To increase throughput:
- Raise E2B’s concurrent sandbox limit in your account settings
- For Docker-based sandboxes, ensure the host has enough CPU and memory for concurrent containers
- For composite workflows, configure
maxSandboxesinsandcaster.jsonto control per-request parallelism
Horizontal Scaling
Because the server is stateless, you can run multiple instances behind a load balancer without any coordination layer:
- Each instance is identical
- Sessions are not pinned — any instance can handle any request
- The SSE stream is held open for the duration of a query, so ensure your load balancer supports long-lived HTTP connections (disable request timeouts or set them to your max agent timeout)
Environment Variables
Required in production:
| Variable | Description |
|---|---|
ANTHROPIC_API_KEY | Required if using Anthropic models |
OPENAI_API_KEY | Required if using OpenAI models |
GOOGLE_API_KEY | Required if using Google models |
OPENROUTER_API_KEY | Required if using OpenRouter |
E2B_API_KEY | Required if using E2B sandboxes |
SANDCASTER_API_KEY | Set to enable Bearer token authentication |
Sandbox Provider Considerations
E2B (recommended for cloud)
E2B provides managed, fast-starting sandboxes with no infrastructure to operate. Best choice for production cloud deployments.
- Set
E2B_API_KEYin your environment - Monitor quota usage in the E2B dashboard
- Register the E2B webhook URL (
/webhooks/e2b) for sandbox lifecycle events
Docker (recommended for self-hosted)
Docker runs sandboxes as containers on the same host as the server. Good for on-premise deployments where data must not leave your infrastructure.

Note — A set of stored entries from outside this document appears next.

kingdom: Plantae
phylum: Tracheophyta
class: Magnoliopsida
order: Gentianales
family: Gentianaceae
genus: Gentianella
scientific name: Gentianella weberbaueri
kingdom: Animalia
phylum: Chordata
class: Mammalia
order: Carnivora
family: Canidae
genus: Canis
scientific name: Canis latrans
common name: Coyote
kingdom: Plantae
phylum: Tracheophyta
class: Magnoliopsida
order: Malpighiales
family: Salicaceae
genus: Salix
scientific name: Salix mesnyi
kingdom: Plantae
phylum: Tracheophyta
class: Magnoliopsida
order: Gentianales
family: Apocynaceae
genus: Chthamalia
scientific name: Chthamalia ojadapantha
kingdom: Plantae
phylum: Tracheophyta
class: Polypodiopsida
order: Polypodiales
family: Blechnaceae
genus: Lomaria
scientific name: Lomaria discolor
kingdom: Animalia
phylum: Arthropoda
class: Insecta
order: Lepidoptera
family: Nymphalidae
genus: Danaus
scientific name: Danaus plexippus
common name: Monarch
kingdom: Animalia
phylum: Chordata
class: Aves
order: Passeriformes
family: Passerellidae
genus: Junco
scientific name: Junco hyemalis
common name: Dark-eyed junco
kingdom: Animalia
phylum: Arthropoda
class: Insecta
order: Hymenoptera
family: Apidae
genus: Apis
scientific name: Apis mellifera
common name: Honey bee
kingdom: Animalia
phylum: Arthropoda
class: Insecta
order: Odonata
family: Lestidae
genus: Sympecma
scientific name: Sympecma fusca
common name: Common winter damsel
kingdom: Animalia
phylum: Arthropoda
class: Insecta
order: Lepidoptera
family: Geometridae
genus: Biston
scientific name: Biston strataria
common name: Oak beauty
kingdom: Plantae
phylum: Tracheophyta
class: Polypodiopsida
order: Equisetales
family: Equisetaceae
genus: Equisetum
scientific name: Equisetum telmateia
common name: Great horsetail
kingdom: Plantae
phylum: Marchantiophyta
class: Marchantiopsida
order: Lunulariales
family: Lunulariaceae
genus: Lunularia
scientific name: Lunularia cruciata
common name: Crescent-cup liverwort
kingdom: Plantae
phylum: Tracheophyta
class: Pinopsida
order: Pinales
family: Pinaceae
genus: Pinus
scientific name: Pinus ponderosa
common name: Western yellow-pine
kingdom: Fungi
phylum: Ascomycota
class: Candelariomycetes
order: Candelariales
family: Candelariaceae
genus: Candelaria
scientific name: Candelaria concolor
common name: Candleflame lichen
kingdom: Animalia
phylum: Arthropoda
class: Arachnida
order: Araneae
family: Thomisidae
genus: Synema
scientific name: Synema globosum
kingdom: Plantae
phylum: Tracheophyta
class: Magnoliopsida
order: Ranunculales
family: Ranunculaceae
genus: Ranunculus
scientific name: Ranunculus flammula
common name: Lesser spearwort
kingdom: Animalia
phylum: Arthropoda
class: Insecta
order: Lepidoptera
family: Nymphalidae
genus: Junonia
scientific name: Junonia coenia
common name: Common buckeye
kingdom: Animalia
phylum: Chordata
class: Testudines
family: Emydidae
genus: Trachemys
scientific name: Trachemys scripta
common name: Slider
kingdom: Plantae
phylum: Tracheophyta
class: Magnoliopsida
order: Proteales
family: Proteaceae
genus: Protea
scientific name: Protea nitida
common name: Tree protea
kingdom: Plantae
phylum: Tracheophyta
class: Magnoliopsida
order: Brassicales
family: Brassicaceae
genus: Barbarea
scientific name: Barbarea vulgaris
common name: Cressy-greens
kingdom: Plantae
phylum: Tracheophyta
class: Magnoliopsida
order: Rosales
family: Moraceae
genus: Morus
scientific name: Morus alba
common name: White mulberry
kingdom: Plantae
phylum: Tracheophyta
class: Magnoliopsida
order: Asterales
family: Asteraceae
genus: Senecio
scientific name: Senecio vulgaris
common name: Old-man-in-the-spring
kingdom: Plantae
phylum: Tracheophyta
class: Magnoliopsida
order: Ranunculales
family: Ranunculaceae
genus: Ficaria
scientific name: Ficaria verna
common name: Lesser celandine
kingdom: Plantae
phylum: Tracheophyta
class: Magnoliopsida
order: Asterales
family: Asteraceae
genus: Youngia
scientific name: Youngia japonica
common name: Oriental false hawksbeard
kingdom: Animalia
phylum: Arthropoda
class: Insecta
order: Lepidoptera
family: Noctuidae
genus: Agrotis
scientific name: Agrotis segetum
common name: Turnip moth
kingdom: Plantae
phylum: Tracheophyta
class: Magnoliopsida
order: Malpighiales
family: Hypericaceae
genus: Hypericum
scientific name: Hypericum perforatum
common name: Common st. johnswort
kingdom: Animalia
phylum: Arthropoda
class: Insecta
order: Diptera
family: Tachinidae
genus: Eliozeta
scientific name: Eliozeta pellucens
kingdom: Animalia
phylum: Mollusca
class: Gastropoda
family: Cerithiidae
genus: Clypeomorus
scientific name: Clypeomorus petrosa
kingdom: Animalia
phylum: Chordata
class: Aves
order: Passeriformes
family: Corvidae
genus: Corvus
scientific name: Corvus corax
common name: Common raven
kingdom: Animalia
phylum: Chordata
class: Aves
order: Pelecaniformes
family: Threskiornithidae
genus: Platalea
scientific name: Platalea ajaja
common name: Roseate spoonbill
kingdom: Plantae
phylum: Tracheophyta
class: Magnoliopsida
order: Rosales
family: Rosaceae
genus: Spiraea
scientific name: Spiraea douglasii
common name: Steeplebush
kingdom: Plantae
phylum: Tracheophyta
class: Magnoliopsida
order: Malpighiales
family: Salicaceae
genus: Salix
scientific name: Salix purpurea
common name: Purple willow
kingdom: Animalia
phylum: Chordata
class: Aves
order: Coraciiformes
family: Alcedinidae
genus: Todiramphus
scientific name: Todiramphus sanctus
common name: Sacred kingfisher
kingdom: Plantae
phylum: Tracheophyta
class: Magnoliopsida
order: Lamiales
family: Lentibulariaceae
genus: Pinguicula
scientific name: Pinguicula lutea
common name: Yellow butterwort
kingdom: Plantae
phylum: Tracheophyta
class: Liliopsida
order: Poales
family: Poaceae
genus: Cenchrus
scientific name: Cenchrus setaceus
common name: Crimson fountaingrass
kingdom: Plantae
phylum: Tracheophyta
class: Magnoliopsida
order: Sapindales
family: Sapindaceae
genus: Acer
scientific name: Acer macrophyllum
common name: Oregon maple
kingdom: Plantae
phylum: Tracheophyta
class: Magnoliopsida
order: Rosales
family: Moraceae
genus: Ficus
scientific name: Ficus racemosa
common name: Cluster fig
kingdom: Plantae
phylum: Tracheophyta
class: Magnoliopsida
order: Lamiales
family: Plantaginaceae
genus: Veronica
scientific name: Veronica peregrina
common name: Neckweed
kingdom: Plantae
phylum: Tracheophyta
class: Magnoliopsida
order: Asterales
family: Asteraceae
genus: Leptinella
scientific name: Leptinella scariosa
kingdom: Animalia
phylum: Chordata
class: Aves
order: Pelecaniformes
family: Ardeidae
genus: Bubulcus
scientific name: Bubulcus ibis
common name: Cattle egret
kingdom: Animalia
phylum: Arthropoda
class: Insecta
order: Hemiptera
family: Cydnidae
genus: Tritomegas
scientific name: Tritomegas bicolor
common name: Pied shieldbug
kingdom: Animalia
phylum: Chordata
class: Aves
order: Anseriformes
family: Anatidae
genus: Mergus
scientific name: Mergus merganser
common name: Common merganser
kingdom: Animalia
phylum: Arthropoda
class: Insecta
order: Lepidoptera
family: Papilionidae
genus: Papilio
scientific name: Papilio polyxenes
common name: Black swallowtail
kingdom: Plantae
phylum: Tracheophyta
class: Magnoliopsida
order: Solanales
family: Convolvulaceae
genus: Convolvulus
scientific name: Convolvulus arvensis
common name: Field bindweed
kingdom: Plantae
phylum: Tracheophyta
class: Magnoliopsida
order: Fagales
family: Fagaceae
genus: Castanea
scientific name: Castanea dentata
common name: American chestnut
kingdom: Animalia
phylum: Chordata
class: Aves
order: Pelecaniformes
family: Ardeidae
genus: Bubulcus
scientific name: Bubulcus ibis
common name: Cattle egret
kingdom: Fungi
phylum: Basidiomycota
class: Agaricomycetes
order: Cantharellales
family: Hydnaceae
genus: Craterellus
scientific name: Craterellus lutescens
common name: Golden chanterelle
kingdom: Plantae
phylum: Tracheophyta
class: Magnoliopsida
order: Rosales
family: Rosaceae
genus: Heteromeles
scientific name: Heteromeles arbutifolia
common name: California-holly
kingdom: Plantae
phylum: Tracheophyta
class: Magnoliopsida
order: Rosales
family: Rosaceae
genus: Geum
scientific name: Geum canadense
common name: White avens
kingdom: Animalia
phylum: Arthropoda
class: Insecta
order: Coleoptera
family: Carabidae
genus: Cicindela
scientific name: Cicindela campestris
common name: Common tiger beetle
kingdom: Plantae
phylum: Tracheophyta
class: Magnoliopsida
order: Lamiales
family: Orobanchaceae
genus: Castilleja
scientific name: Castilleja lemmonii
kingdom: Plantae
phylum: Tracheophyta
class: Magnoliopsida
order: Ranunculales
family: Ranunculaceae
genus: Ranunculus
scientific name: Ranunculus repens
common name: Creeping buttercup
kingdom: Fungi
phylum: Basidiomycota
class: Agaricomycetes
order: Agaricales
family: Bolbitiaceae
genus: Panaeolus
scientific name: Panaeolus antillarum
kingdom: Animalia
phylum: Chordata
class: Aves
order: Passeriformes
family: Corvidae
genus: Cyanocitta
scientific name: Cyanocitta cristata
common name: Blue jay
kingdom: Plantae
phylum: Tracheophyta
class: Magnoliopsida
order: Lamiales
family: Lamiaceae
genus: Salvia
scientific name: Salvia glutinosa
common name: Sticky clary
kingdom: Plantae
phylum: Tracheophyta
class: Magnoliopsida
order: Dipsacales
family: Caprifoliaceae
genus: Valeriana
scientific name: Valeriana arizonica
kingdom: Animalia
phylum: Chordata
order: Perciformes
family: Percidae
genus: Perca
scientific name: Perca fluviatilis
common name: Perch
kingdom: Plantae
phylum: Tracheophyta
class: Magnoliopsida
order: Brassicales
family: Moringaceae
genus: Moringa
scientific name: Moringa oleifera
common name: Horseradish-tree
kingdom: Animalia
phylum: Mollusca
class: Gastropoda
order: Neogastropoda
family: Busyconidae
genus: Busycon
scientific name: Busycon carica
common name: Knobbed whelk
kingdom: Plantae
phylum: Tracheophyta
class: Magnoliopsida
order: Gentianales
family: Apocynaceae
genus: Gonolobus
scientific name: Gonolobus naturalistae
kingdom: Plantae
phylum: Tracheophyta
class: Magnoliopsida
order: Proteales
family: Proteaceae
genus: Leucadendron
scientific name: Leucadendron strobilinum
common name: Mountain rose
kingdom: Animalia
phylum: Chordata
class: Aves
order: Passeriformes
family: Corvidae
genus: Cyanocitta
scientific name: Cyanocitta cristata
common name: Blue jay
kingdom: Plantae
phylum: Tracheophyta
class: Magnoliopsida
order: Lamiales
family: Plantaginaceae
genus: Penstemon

- Docker must be installed and the socket must be accessible
- Size the host appropriately for your expected concurrency
- Sandboxes are torn down after each run — no persistent container state
Security
API Authentication
Enable Bearer token auth by setting SANDCASTER_API_KEY. All clients (SDK, curl, etc.) must include the token in the Authorization header. Without this variable set, the server accepts all requests.
Sandbox Isolation
Every agent run executes in an isolated sandbox with:
- Its own filesystem (no access to the host or other sandboxes)
- No persistent state between runs
- Resource limits enforced by the sandbox provider (CPU, memory, network)
Network Exposure
In production, place the server behind a reverse proxy (nginx, Caddy, Cloudflare Tunnel) rather than exposing it directly to the internet. This lets you terminate TLS, apply rate limiting, and restrict access at the network edge.
Monitoring
Health Check
curl http://localhost:8000/health
Returns {"status":"ok","version":"..."}. Use this as a liveness probe in Kubernetes or a health check target in your load balancer.
Run History
curl http://localhost:8000/runs?limit=50 \
-H "Authorization: Bearer my-secret-token"
Returns recent run metadata including status, cost, token usage, and timestamps. Useful for dashboards and debugging.
Logging
The server writes structured logs to stdout. Route stdout to your preferred log aggregator (Datadog, CloudWatch, Loki, etc.) for centralized monitoring.